I am new to this so I may be missing something. When I have been indexing pdf's some of them have metadata in the file but it is not found because it is not in Google Scholar. Can we have an option to import this?

Also, I support the idea of a preview of the metadata retrieved, as sometimes it relates to a different file altogether.

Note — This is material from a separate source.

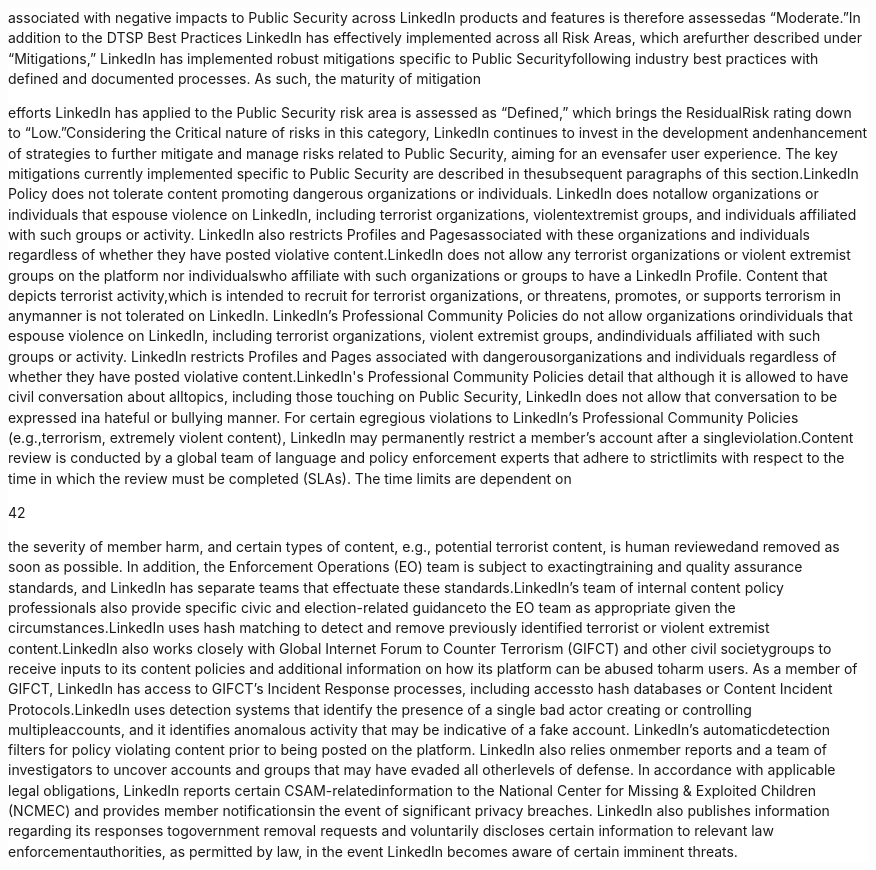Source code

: associated with negative impacts to Public Security across LinkedIn products and features is therefore assessedas “Moderate.”In addition to the DTSP Best Practices LinkedIn has effectively implemented across all Risk Areas, which arefurther described under “Mitigations,” LinkedIn has implemented robust mitigations specific to Public Securityfollowing industry best practices with defined and documented processes. As such, the maturity of mitigation

efforts LinkedIn has applied to the Public Security risk area is assessed as “Defined,” which brings the ResidualRisk rating down to “Low.”Considering the Critical nature of risks in this category, LinkedIn continues to invest in the development andenhancement of strategies to further mitigate and manage risks related to Public Security, aiming for an evensafer user experience. The key mitigations currently implemented specific to Public Security are described in thesubsequent paragraphs of this section.LinkedIn Policy does not tolerate content promoting dangerous organizations or individuals. LinkedIn does notallow organizations or individuals that espouse violence on LinkedIn, including terrorist organizations, violentextremist groups, and individuals affiliated with such groups or activity. LinkedIn also restricts Profiles and Pagesassociated with these organizations and individuals regardless of whether they have posted violative content.LinkedIn does not allow any terrorist organizations or violent extremist groups on the platform nor individualswho affiliate with such organizations or groups to have a LinkedIn Profile. Content that depicts terrorist activity,which is intended to recruit for terrorist organizations, or threatens, promotes, or supports terrorism in anymanner is not tolerated on LinkedIn. LinkedIn’s Professional Community Policies do not allow organizations orindividuals that espouse violence on LinkedIn, including terrorist organizations, violent extremist groups, andindividuals affiliated with such groups or activity. LinkedIn restricts Profiles and Pages associated with dangerousorganizations and individuals regardless of whether they have posted violative content.LinkedIn's Professional Community Policies detail that although it is allowed to have civil conversation about alltopics, including those touching on Public Security, LinkedIn does not allow that conversation to be expressed ina hateful or bullying manner. For certain egregious violations to LinkedIn’s Professional Community Policies (e.g.,terrorism, extremely violent content), LinkedIn may permanently restrict a member’s account after a singleviolation.Content review is conducted by a global team of language and policy enforcement experts that adhere to strictlimits with respect to the time in which the review must be completed (SLAs). The time limits are dependent on

42



the severity of member harm, and certain types of content, e.g., potential terrorist content, is human reviewedand removed as soon as possible. In addition, the Enforcement Operations (EO) team is subject to exactingtraining and quality assurance standards, and LinkedIn has separate teams that effectuate these standards.LinkedIn’s team of internal content policy professionals also provide specific civic and election-related guidanceto the EO team as appropriate given the circumstances.LinkedIn uses hash matching to detect and remove previously identified terrorist or violent extremist content.LinkedIn also works closely with Global Internet Forum to Counter Terrorism (GIFCT) and other civil societygroups to receive inputs to its content policies and additional information on how its platform can be abused toharm users. As a member of GIFCT, LinkedIn has access to GIFCT’s Incident Response processes, including accessto hash databases or Content Incident Protocols.LinkedIn uses detection systems that identify the presence of a single bad actor creating or controlling multipleaccounts, and it identifies anomalous activity that may be indicative of a fake account. LinkedIn’s automaticdetection filters for policy violating content prior to being posted on the platform. LinkedIn also relies onmember reports and a team of investigators to uncover accounts and groups that may have evaded all otherlevels of defense. In accordance with applicable legal obligations, LinkedIn reports certain CSAM-relatedinformation to the National Center for Missing \& Exploited Children (NCMEC) and provides member notificationsin the event of significant privacy breaches. LinkedIn also publishes information regarding its responses togovernment removal requests and voluntarily discloses certain information to relevant law enforcementauthorities, as permitted by law, in the event LinkedIn becomes aware of certain imminent threats.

ajlyon · February 28, 2010

Can we have an option to import this?

This has been discussed, but it hasn't been coded yet. I imagine that this and a few other metadata proposals (EXIF for images, ID3 for MP3s) are on hold in part because Zotero needs a good, cross-platform way to access it.

jhandwerg · July 1, 2010

Wondering if there have been any improvements/work arounds re. incorrect metadata being imported with pdf look up function.

Any further suggestions?

adamsmith · July 1, 2010

this hasn't been worked on for a while - devs have been busy with lots of other stuff - I'm sure they'd be happy if someone wants to work on this - I believe it's a separate .js file so that would be pretty straightforward.

mark · April 29, 2011

Has this seen any work since last year? At the very least, creating a new item for a PDf for which metadata wasn't retrieved would make many people happy. And since the code is already there (for non-PDFs) it shouldn't be difficult.

mark · July 7, 2011

Any news? Just hoping someone code-savy will see this and pick up these suggestions, making everyone happy. As adamsmith notes above, it wouldn't be too difficult if you know JS.

ajlyon · July 8, 2011

I even made a patch to create an item when lookup fails, but the workflow wasn't very smooth. I may yet get back to that, but I've already promised a few other features that may take priority.

mark · July 8, 2011

Thank you! As a shortcut you can at least try to convince the powers that be that the option to Create parent item for selected item should not have been disabled for PDF attachments.

chritogjon · December 9, 2013

Thank you mark for your thoughtful suggestion. I love all of them. Additionally, I would suggest to make the window close on pressing the ESC button. It would close on ESC only when finished. Or it would close also during scanning so, it would act as a Cancel button. Thank you for listening!